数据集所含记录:
----
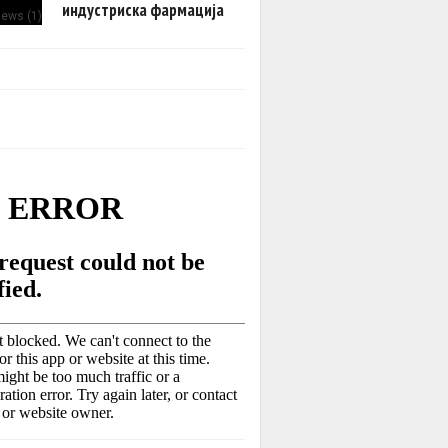
индустриска фармација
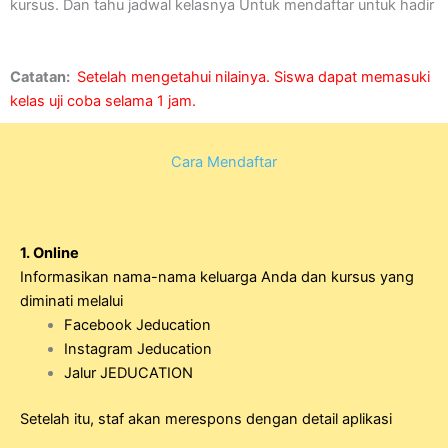
kursus. Dan tahu jadwal kelasnya Untuk mendaftar untuk hadir
Catatan:
Setelah mengetahui nilainya. Siswa dapat memasuki
kelas uji coba selama 1 jam.
Cara Mendaftar
1. Online
Informasikan nama-nama keluarga Anda dan kursus yang
diminati melalui
Facebook Jeducation
Instagram Jeducation
Jalur JEDUCATION
Setelah itu, staf akan merespons dengan detail aplikasi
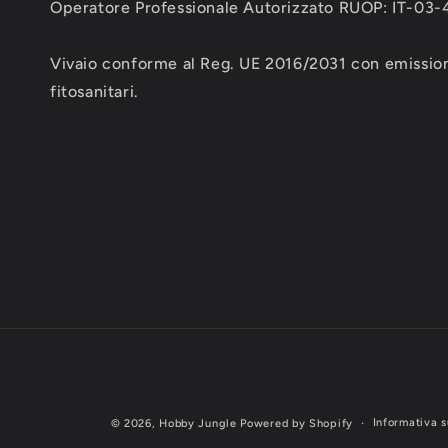
Operatore Professionale Autorizzato RUOP: IT-03
Vivaio conforme al Reg. UE 2016/2031 con emission
fitosanitari.
Informativa s
© 2026,
Hobby Jungle
Powered by Shopify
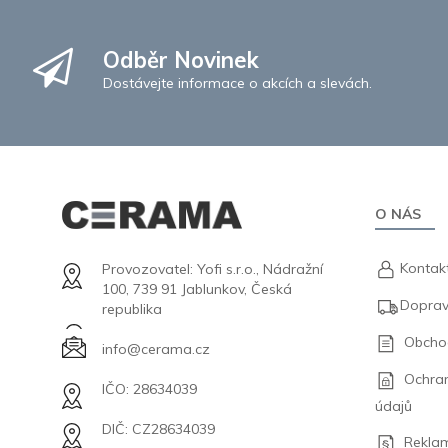
Odběr Novinek
Dostávejte informace o akcích a slevách.
O NÁS
Kontak
Provozovatel: Yofi s.r.o., Nádražní
100, 739 91 Jablunkov, Česká
Doprav
republika
Obcho
info@cerama.cz
Ochra
IČO: 28634039
údajů
DIČ: CZ28634039
Rekla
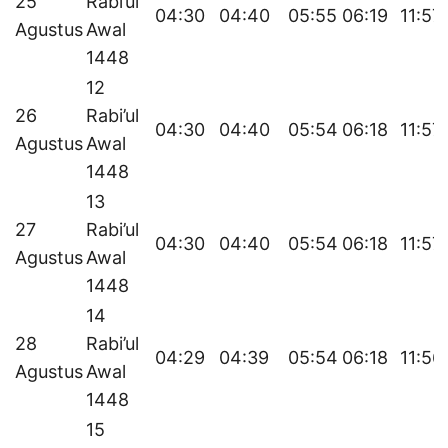
25
Rabi’ul
04:30
04:40
05:55
06:19
11:57
Agustus
Awal
1448
12
26
Rabi’ul
04:30
04:40
05:54
06:18
11:57
Agustus
Awal
1448
13
27
Rabi’ul
04:30
04:40
05:54
06:18
11:57
Agustus
Awal
1448
14
28
Rabi’ul
04:29
04:39
05:54
06:18
11:56
Agustus
Awal
1448
15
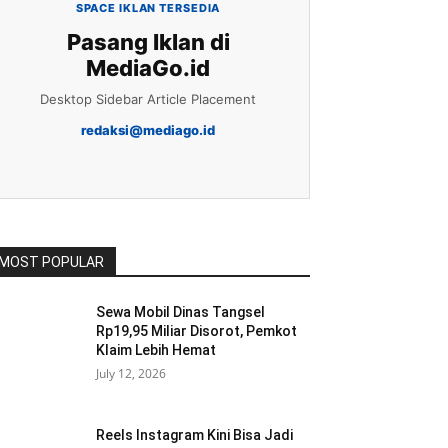
SPACE IKLAN TERSEDIA
Pasang Iklan di
MediaGo.id
Desktop Sidebar Article Placement
redaksi@mediago.id
MOST POPULAR
Sewa Mobil Dinas Tangsel
Rp19,95 Miliar Disorot, Pemkot
Klaim Lebih Hemat
July 12, 2026
Reels Instagram Kini Bisa Jadi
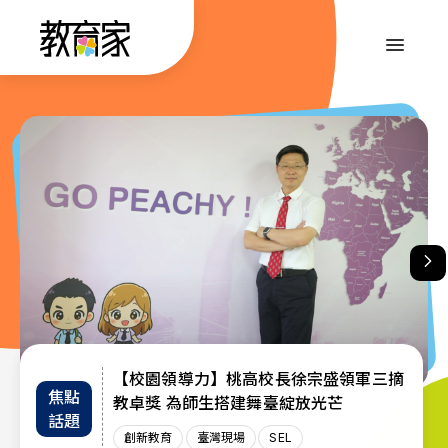
跳
到
:::
主
要
內
:::
容
【校園領導力】桃高校長徐宗盛領軍三摘
教育部首辦「大專院校通識教育教師交流
退而不休，無私奉獻─教育部公布115年
焦點
教師
趨勢
教卓獎 為師生搭建舞臺綻放光芒
教育奉獻獎獲獎名單
工作坊」 共創AI與永續未來課堂
話題
增能
政策
創新教育
創新教育
教師
教育奉獻獎
臺灣現場
臺灣現場
臺灣現場
SEL
AI教育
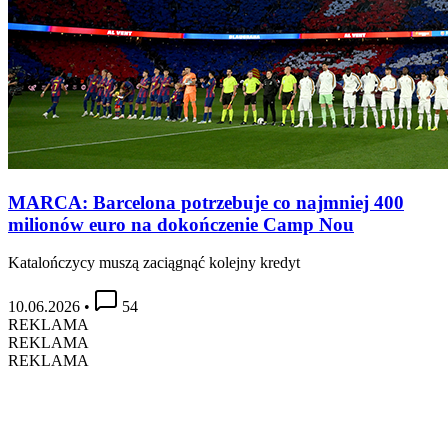
MARCA: Barcelona potrzebuje co najmniej 400
milionów euro na dokończenie Camp Nou
Katalończycy muszą zaciągnąć kolejny kredyt
10.06.2026
•
54
REKLAMA
REKLAMA
REKLAMA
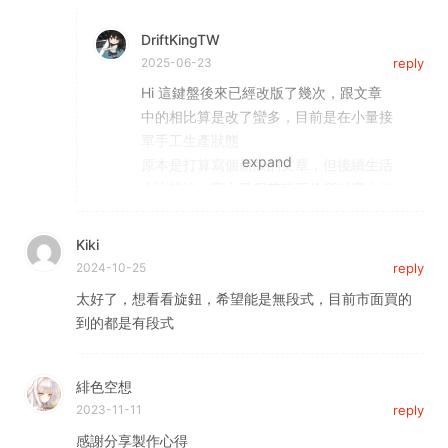
DriftKingTW
2025-06-23
reply
Hi 這鍵盤後來已經改版了幾次，跟文章
中的相比算是改了蠻多，目前是在小量接
單手工生產狀態
原本是打算寫個新版的文章，但後續生活
上比較忙，寫文又很花時間的所以還在拖
🤣
我這目前只能提供些方向上的建議，詳細
Kiki
流程的話要等之後有時間整理出一篇流程
2024-10-25
reply
文了
太好了，想看看旋鈕，希望能是無段式，目前市面買的
目前的留言系統會直接透過我的 Email 送
到的都是有段式
通知，直接在通知的 Email 中回覆應該就
能聯絡到我
緋色空想
2023-11-11
reply
感謝分享製作心得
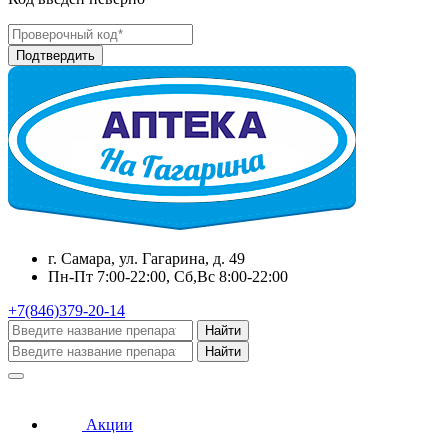
г. Самара, ул. Гагарина, д. 49
Пн-Пт 7:00-22:00, Сб,Вс 8:00-22:00
+7(846)379-20-14
Найти
Найти
Акции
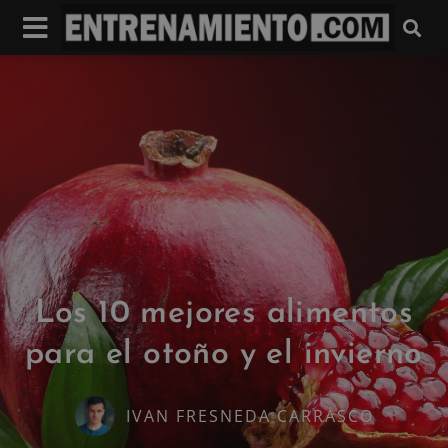
Los 10 mejores alimentos
para el otoño y el invierno
IVAN FRESNEDA CARRASCO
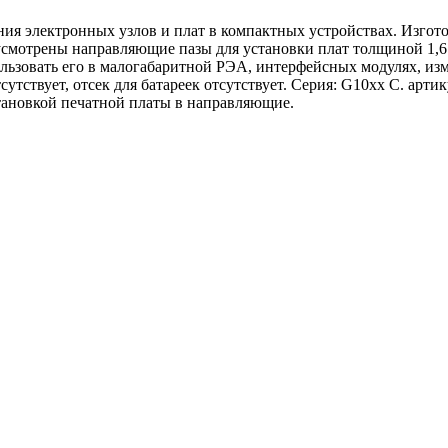
ия электронных узлов и плат в компактных устройствах. Изгот
смотрены направляющие пазы для установки плат толщиной 1,6 
ользовать его в малогабаритной РЭА, интерфейсных модулях, из
утствует, отсек для батареек отсутствует. Серия: G10xx C. артик
тановкой печатной платы в направляющие.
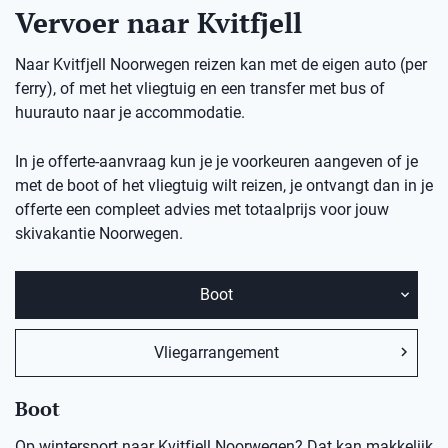
Vervoer naar Kvitfjell
Naar Kvitfjell Noorwegen reizen kan met de eigen auto (per
ferry), of met het vliegtuig en een transfer met bus of
huurauto naar je accommodatie.
In je offerte-aanvraag kun je je voorkeuren aangeven of je
met de boot of het vliegtuig wilt reizen, je ontvangt dan in je
offerte een compleet advies met totaalprijs voor jouw
skivakantie
Noorwegen.
Boot
Vliegarrangement
Boot
Op wintersport naar Kvitfjell Noorwegen? Dat kan makkelijk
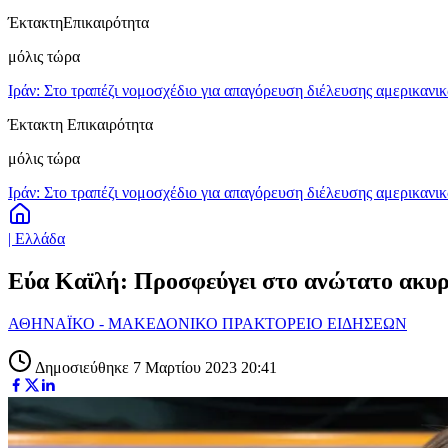
Έκτακτη
Επικαιρότητα
μόλις τώρα
Ιράν: Στο τραπέζι νομοσχέδιο για απαγόρευση διέλευσης αμερικανι
Έκτακτη Επικαιρότητα
μόλις τώρα
Ιράν: Στο τραπέζι νομοσχέδιο για απαγόρευση διέλευσης αμερικανι
| Ελλάδα
Εύα Καϊλή: Προσφεύγει στο ανώτατο ακυρ
ΑΘΗΝΑΪΚΟ - ΜΑΚΕΔΟΝΙΚΟ ΠΡΑΚΤΟΡΕΙΟ ΕΙΔΗΣΕΩΝ
Δημοσιεύθηκε 7 Μαρτίου 2023 20:41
----
(你要做的):
把上面记录中从含有"MARCA: Barcelona potrzebuje co najmniej 400"的那一行起、到含有"тановкой печатной платы в направляющие."的那一行止的文字（首尾两行都算在内）填入Markdown表格，列名为"序号"和"文本行"，依次编号，跳过空行。答案中不要放入图片。

(答案栏):
| 序号 | 文本行 |
|---|---|
| 1 | MARCA: Barcelona potrzebuje co najmniej 400 |
| 2 | milionów euro na dokończenie Camp Nou |
| 3 | Katalończycy muszą zaciągnąć kolejny kredyt |
| 4 | 10.06.2026 |
| 5 | • |
| 6 | 54 |
| 7 | REKLAMA |
| 8 | REKLAMA |
| 9 | REKLAMA |
| 10 | DriftKingTW |
| 11 | 2025-06-23 |
| 12 | reply |
| 13 | Hi 這鍵盤後來已經改版了幾次，跟文章 |
| 14 | 中的相比算是改了蠻多，目前是在小量接 |
| 15 | 單手工生產狀態 |
| 16 | 原本是打算寫個新版的文章，但後續生活 |
| 17 | 上比較忙，寫文又很花時間的所以還在拖 |
| 18 | 🤣 |
| 19 | 我這目前只能提供些方向上的建議，詳細 |
| 20 | Kiki |
| 21 | 流程的話要等之後有時間整理出一篇流程 |
| 22 | 2024-10-25 |
| 23 | reply |
| 24 | 文了 |
| 25 | 太好了，想看看旋鈕，希望能是無段式，目前市面買的 |
| 26 | 目前的留言系統會直接透過我的 Email 送 |
| 27 | 到的都是有段式 |
| 28 | 通知，直接在通知的 Email 中回覆應該就 |
| 29 | 能聯絡到我 |
| 30 | 緋色空想 |
| 31 | 2023-11-11 |
| 32 | reply |
| 33 | 感謝分享製作心得 |
| 34 | г. Самара, ул. Гагарина, д. 49 |
| 35 | Пн-Пт 7:00-22:00, Сб,Вс 8:00-22:00 |
| 36 | +7(846)379-20-14 |
| 37 | Найти |
| 38 | Найти |
| 39 | Акции |
| 40 | Los 10 mejores alimentos |
| 41 | para el otoño y el invierno |
| 42 | IVAN FRESNEDA CARRASCO |
| 43 | ия электронных узлов и плат в компактных устройствах. Изгот |
| 44 | смотрены направляющие пазы для установки плат толщиной 1,6  |
| 45 | ользовать его в малогабаритной РЭА, интерфейсных модулях, из |
| 46 | утствует, отсек для батареек отсутствует. Серия: G10xx C. артик |
| 47 | тановкой печатной платы в направляющие. |